The problem: For this exercise, copy the records below exactly and exclude every image.

Records shown:
-- -- --

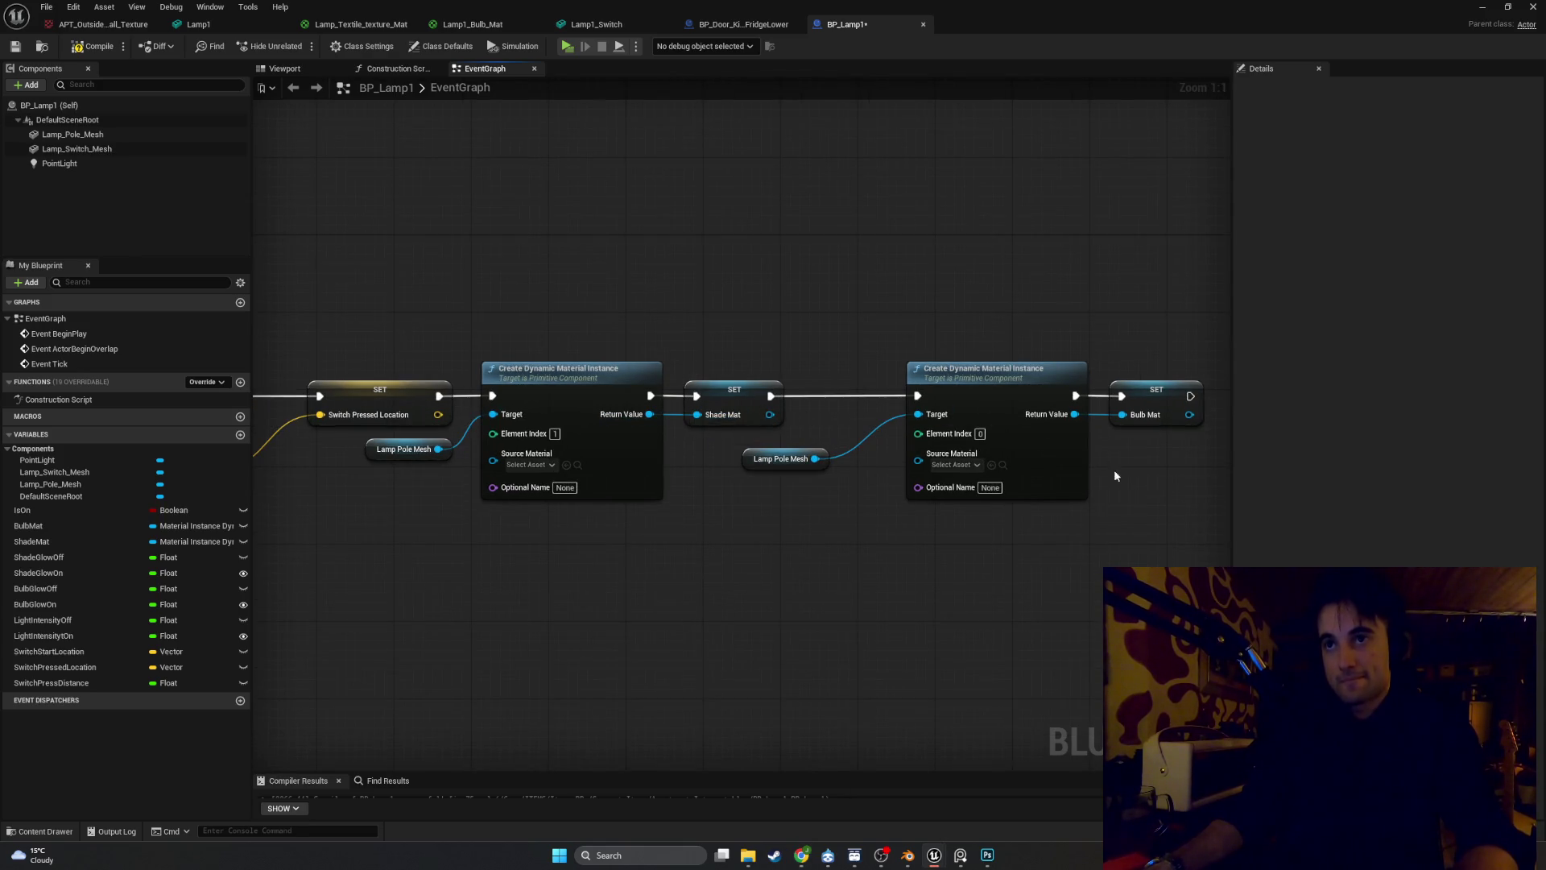
{"action": "mouse_move", "coordinate": [1175, 547]}
{"action": "left_mouse_down"}
{"action": "mouse_move", "coordinate": [933, 357]}
{"action": "mouse_move", "coordinate": [847, 366]}
{"action": "left_mouse_up"}
{"action": "left_click_drag", "start_coordinate": [773, 459], "coordinate": [726, 459]}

-- -- --

Answer to this task:
{"action": "mouse_move", "coordinate": [1175, 547]}
{"action": "left_mouse_down"}
{"action": "mouse_move", "coordinate": [933, 357]}
{"action": "mouse_move", "coordinate": [847, 366]}
{"action": "left_mouse_up"}
{"action": "left_click_drag", "start_coordinate": [773, 459], "coordinate": [726, 459]}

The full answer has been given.